### Activity
Once the pictures are set aside, transcribe each line of the data exactly.

*** Begin section ***

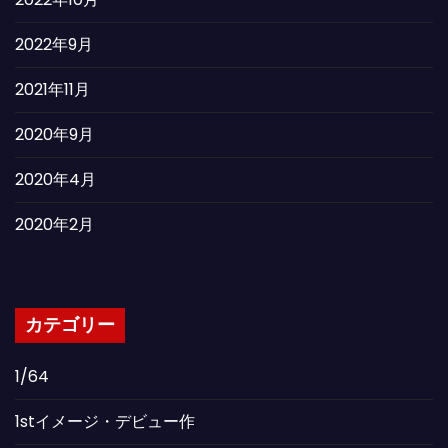
2022年9月
2021年11月
2020年9月
2020年4月
2020年2月
カテゴリー
1/64
1stイメージ・デビュー作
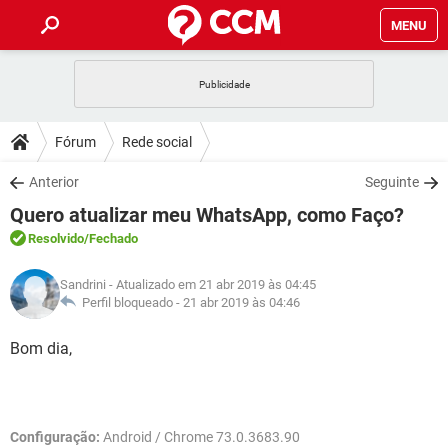
MENU
INÍCIO
JOGOS
WHATSAPP
DICAS
Fórum
Rede social
CELULAR
FACEBOOK
JOGOS
WHATSAPP
DOWNLOADS
Anterior
Seguinte
OUTLOOK
EXCEL
CELULAR
FACEBOOK
Quero atualizar meu WhatsApp, como Faço?
INSTAGRAM
JOGOS
GMAIL
WHATSAPP
FÓRUM
OUTLOOK
EXCEL
Resolvido
/Fechado
GUIA DE COMPRAS
CELULAR
FACEBOOK
INSTAGRAM
JOGOS
GMAIL
WHATSAPP
GLOSSÁRIO
OUTLOOK
Sandrini
- Atualizado em 21 abr 2019 às 04:45
EXCEL
GUIA DE COMPRAS
CELULAR
FACEBOOK
Perfil bloqueado -
21 abr 2019 às 04:46
INSTAGRAM
JOGOS
GMAIL
WHATSAPP
OUTLOOK
EXCEL
Bom dia,
GUIA DE COMPRAS
CELULAR
FACEBOOK
INSTAGRAM
GMAIL
OUTLOOK
EXCEL
GUIA DE COMPRAS
INSTAGRAM
GMAIL
Configuração:
Android / Chrome 73.0.3683.90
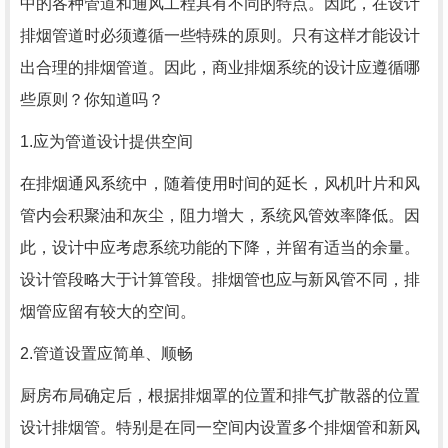
中的各种管道和通风工程具有不同的特点。因此，在设计
排烟管道时必须遵循一些特殊的原则。只有这样才能设计
出合理的排烟管道。因此，商业排烟系统的设计应遵循哪
些原则？你知道吗？
1.应为管道设计提供空间
在排烟通风系统中，随着使用时间的延长，风机叶片和风
管内会积聚油和灰尘，阻力增大，系统风管效率降低。因
此，设计中应考虑系统功能的下降，并留有适当的余量。
设计管段略大于计算管段。排烟管也应与新风管不同，排
烟管应留有较大的空间。
2.管道设置应简单、顺畅
厨房布局确定后，根据排烟罩的位置和排气扩散器的位置
设计排烟管。特别是在同一空间内设置多个排烟管和新风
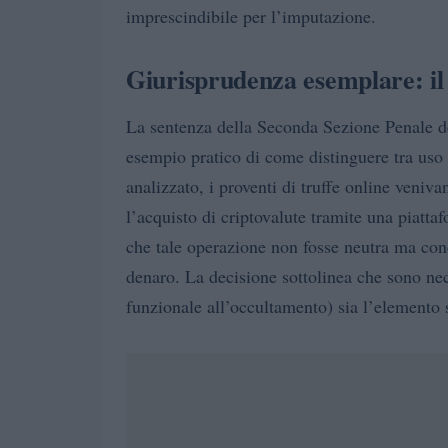
imprescindibile per l’imputazione.
Giurisprudenza esemplare: il 
La sentenza della Seconda Sezione Penale de
esempio pratico di come distinguere tra uso
analizzato, i proventi di truffe online veniva
l’acquisto di criptovalute tramite una piatta
che tale operazione non fosse neutra ma conc
denaro. La decisione sottolinea che sono nec
funzionale all’occultamento) sia l’elemento s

*** End section ***

### Final answer
2022年9月
2021年11月
2020年9月
2020年4月
2020年2月
カテゴリー
1/64
1stイメージ・デビュー作
MENU
INÍCIO
JOGOS
WHATSAPP
DICAS
Fórum
Rede social
CELULAR
FACEBOOK
JOGOS
WHATSAPP
DOWNLOADS
Anterior
Seguinte
OUTLOOK
EXCEL
CELULAR
FACEBOOK
Quero atualizar meu WhatsApp, como Faço?
INSTAGRAM
JOGOS
GMAIL
WHATSAPP
FÓRUM
OUTLOOK
EXCEL
Resolvido
/Fechado
GUIA DE COMPRAS
CELULAR
FACEBOOK
INSTAGRAM
JOGOS
GMAIL
WHATSAPP
GLOSSÁRIO
OUTLOOK
Sandrini
- Atualizado em 21 abr 2019 às 04:45
EXCEL
GUIA DE COMPRAS
CELULAR
FACEBOOK
Perfil bloqueado -
21 abr 2019 às 04:46
INSTAGRAM
JOGOS
GMAIL
WHATSAPP
OUTLOOK
EXCEL
Bom dia,
GUIA DE COMPRAS
CELULAR
FACEBOOK
INSTAGRAM
GMAIL
OUTLOOK
EXCEL
GUIA DE COMPRAS
INSTAGRAM
GMAIL
Configuração:
Android / Chrome 73.0.3683.90
中的各种管道和通风工程具有不同的特点。因此，在设计
排烟管道时必须遵循一些特殊的原则。只有这样才能设计
出合理的排烟管道。因此，商业排烟系统的设计应遵循哪
些原则？你知道吗？
1.应为管道设计提供空间
在排烟通风系统中，随着使用时间的延长，风机叶片和风
管内会积聚油和灰尘，阻力增大，系统风管效率降低。因
此，设计中应考虑系统功能的下降，并留有适当的余量。
设计管段略大于计算管段。排烟管也应与新风管不同，排
烟管应留有较大的空间。
2.管道设置应简单、顺畅
厨房布局确定后，根据排烟罩的位置和排气扩散器的位置
设计排烟管。特别是在同一空间内设置多个排烟管和新风
imprescindibile per l’imputazione.
Giurisprudenza esemplare: il 
La sentenza della Seconda Sezione Penale de
esempio pratico di come distinguere tra uso
analizzato, i proventi di truffe online veniva
l’acquisto di criptovalute tramite una piatta
che tale operazione non fosse neutra ma conc
denaro. La decisione sottolinea che sono nec
funzionale all’occultamento) sia l’elemento s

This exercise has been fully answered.